Chi non abbia la passione del nuoto o non sia interessato al binomio sport-cinema, potrebbe non sentirsi particolarmente attratto da questo film. Ma c’è un aspetto che vale la visione: l’interpretazione di un trio di attori in stato di grazia. Due attrici di spessore come Annette Bening (Nyad) e Jodie Foster (Bonnie) costituiscono una garanzia, e le due protagoniste infatti brillano per credibilità e per l’assoluta, nonché risaputa, padronanza dei loro mezzi espressivi: la prima sfodera un’eloquenza carismatica e un atteggiamento marziale che ne fanno una Nyad all’ennesima potenza, e la seconda ci mette il cuore, l’intensità e la dimensione riflessiva che probabilmente nella realtà hanno reso possibile il sodalizio sportivo con l’eccentrica amica. Accanto a queste due autentiche forze della natura c’è un terzo personaggio, il navigatore John Bartlett, impersonato da Rhys Ifans, che ha al suo attivo una carriera come attore di teatro in lingua gallese e successivamente la partecipazione a un gran numero di film in varie ed eterogenee vesti, da quelle del neghittoso e stralunato coinquilino di Hugh Grant in Notting Hill fino al sornione Gruffudd del recente Divano di famiglia. In Nyad, Rhys regala al suo Bartlett una leadership autorevole ma improntata alla disponibilità, che in questo caso era forse l’unico contrappunto possibile alle due strabordanti protagoniste. E il suo personaggio, destinato ad affrontare il dolore non per scelta e per raggiungere un traguardo, ma perché così la vita ha deciso per lui, ridimensiona l’epica sfida natatoria, ricordando che spesso la quotidianità esige ancora più coraggio, e non certo allo scopo di conquistare una medaglia o stabilire un record.

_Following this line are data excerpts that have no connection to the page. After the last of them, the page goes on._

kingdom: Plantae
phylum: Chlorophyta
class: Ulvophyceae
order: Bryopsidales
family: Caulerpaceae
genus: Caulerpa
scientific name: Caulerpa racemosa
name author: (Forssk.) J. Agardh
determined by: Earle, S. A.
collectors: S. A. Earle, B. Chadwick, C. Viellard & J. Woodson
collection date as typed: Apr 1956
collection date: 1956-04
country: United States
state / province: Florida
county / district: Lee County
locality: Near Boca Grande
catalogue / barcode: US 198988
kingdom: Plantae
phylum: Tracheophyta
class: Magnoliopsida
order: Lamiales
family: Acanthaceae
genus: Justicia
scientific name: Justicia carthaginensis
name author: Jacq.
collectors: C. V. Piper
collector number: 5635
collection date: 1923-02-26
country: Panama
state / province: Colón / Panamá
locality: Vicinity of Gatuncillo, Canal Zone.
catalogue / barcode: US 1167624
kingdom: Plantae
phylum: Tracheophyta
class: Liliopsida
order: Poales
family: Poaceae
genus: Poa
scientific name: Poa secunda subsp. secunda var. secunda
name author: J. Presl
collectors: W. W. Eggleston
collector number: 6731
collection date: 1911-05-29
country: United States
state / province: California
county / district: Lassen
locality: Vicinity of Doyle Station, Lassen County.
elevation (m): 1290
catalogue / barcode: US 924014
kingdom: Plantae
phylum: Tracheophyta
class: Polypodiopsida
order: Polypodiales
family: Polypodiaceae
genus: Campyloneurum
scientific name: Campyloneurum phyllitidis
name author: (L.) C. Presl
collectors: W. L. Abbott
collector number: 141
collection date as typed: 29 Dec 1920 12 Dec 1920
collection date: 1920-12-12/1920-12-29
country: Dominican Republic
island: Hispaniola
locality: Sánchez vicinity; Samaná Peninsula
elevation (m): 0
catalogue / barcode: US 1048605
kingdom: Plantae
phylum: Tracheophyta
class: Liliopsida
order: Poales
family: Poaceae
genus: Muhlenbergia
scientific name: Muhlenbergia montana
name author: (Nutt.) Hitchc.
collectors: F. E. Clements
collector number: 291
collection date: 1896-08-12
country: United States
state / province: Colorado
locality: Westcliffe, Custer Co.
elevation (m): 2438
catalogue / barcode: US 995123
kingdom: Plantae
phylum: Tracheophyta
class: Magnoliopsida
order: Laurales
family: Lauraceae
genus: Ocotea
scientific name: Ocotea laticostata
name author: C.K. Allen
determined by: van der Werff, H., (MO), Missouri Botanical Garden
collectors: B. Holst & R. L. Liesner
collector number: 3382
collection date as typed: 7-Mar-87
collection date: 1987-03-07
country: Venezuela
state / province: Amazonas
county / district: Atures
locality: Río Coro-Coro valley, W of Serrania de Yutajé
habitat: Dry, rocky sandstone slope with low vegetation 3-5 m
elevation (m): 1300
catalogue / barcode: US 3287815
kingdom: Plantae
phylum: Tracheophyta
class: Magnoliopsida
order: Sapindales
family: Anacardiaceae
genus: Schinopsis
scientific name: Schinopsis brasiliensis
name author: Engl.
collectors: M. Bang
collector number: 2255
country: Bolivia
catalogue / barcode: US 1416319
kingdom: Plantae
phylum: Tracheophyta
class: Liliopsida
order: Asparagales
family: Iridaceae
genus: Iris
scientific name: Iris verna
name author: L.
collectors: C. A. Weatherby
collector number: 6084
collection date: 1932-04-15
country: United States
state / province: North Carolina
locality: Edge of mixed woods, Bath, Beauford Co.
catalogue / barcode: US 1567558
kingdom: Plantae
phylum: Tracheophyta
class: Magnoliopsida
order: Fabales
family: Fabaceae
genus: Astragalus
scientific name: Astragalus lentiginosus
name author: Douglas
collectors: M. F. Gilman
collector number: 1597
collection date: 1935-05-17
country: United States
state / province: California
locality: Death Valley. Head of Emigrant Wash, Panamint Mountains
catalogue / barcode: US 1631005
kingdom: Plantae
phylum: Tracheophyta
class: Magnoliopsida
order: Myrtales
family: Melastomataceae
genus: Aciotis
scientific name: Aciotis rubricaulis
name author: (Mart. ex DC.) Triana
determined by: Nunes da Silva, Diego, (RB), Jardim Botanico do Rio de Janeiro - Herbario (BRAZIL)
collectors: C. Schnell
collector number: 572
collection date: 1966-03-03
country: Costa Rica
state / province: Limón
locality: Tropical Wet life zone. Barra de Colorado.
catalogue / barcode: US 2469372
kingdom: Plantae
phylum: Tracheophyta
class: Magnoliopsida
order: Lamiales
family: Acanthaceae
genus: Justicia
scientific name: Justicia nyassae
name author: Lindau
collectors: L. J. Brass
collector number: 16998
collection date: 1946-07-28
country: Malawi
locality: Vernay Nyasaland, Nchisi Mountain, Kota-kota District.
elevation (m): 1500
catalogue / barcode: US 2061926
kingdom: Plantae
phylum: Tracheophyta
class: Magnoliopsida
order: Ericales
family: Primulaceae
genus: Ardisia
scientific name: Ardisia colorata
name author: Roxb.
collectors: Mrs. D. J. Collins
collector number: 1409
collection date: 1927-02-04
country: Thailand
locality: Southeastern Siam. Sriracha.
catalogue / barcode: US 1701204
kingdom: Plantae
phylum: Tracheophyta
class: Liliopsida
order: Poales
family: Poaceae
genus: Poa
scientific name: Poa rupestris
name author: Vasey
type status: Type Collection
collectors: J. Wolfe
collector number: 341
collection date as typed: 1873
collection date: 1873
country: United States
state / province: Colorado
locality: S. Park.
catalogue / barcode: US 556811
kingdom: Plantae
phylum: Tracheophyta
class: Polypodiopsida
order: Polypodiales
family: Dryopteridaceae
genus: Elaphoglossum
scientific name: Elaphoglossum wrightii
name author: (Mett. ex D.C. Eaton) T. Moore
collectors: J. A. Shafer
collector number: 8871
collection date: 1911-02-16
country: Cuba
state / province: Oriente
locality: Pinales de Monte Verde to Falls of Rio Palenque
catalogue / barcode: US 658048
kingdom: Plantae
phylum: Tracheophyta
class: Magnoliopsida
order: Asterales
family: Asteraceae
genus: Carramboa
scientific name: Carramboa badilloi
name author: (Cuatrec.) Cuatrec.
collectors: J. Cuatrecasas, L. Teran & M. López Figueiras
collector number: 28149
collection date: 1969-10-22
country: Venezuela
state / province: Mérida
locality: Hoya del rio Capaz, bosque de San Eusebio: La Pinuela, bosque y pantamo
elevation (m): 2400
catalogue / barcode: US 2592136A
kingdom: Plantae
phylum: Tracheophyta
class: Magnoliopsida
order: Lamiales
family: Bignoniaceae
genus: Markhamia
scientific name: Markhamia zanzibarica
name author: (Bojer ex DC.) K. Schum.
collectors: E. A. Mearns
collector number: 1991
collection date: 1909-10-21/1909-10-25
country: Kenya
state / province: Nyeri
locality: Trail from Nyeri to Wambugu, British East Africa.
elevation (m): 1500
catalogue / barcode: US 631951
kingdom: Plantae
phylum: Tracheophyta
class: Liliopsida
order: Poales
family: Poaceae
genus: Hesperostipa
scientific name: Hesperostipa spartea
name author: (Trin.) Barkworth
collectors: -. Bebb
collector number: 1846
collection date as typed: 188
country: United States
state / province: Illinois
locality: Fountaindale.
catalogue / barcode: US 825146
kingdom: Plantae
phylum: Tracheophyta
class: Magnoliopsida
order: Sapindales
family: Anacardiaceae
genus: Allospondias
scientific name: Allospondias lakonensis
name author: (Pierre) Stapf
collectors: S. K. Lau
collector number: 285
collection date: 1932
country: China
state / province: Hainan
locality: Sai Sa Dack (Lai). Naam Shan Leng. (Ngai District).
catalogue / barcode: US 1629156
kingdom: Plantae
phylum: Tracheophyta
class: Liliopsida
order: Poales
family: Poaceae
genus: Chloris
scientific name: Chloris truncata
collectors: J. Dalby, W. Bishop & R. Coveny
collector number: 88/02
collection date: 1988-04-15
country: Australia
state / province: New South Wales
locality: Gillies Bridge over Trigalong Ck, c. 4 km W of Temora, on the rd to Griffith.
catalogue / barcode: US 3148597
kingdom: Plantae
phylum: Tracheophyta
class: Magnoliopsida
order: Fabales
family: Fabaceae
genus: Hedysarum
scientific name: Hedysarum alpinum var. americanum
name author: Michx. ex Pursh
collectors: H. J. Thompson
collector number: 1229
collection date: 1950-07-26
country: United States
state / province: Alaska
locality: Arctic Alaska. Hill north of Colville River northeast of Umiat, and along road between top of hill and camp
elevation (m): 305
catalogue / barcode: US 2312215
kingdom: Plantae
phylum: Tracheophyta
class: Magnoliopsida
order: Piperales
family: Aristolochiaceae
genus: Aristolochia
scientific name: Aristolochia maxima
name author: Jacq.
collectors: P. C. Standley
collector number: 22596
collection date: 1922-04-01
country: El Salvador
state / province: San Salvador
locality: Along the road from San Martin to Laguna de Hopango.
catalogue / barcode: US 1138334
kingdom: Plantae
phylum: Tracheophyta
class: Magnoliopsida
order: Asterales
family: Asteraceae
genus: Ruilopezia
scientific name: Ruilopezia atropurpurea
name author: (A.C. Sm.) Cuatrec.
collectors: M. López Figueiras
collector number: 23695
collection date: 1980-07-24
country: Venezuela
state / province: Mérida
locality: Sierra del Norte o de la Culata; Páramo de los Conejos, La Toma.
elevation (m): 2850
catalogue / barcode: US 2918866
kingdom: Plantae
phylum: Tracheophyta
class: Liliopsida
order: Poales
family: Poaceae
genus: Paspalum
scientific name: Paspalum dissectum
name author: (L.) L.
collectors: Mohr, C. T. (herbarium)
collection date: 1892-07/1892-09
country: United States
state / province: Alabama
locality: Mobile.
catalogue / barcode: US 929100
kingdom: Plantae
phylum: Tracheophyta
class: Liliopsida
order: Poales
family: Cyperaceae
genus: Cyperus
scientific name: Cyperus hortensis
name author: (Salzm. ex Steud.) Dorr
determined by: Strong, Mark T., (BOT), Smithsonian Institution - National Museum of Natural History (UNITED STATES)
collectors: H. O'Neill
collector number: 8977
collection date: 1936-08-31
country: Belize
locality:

L’eccessiva semplificazione della vicenda, tuttavia, penalizza il film. Jimmy Chin ed Elizabeth Chai Vasarhelyi avevano già realizzato nel 2018 Free Solo, un pluripremiato documentario sulla storica scalata di una parete rocciosa della Sierra Nevada. Questa volta, alle prese con un genere, la fiction, e un’ambientazione, il mare, completamente diversi, riescono a realizzare fluidi movimenti di macchina dentro e fuori l’oceano che garantiscono una notevole spettacolarità, ma non vanno oltre. Nyad raggiunge il suo scopo dopo tre tentativi falliti, eppure la regia non si cala mai negli abissi dei suoi stati d’animo durante e dopo le logoranti nuotate, fermandosi sempre sul pelo dell’acqua. Le allucinazioni e i deliri che la tormentano nelle ore finali dell’impresa sono rappresentati sbrigativamente, mentre una trasposizione visiva più accurata e una riflessione ulteriore sul possibile significato di curiose visioni come il Taj Mahal e la strada di mattoni gialli del Mago di Oz, avrebbero arricchito e approfondito il racconto. Nessun accenno, infine, alle contestazioni sorte in merito alla correttezza dell’impresa, tra cui la mancanza di osservatori neutrali e il ricorso ad ausili e supporti esterni, sempre vivacemente respinte dalla stessa Nyad.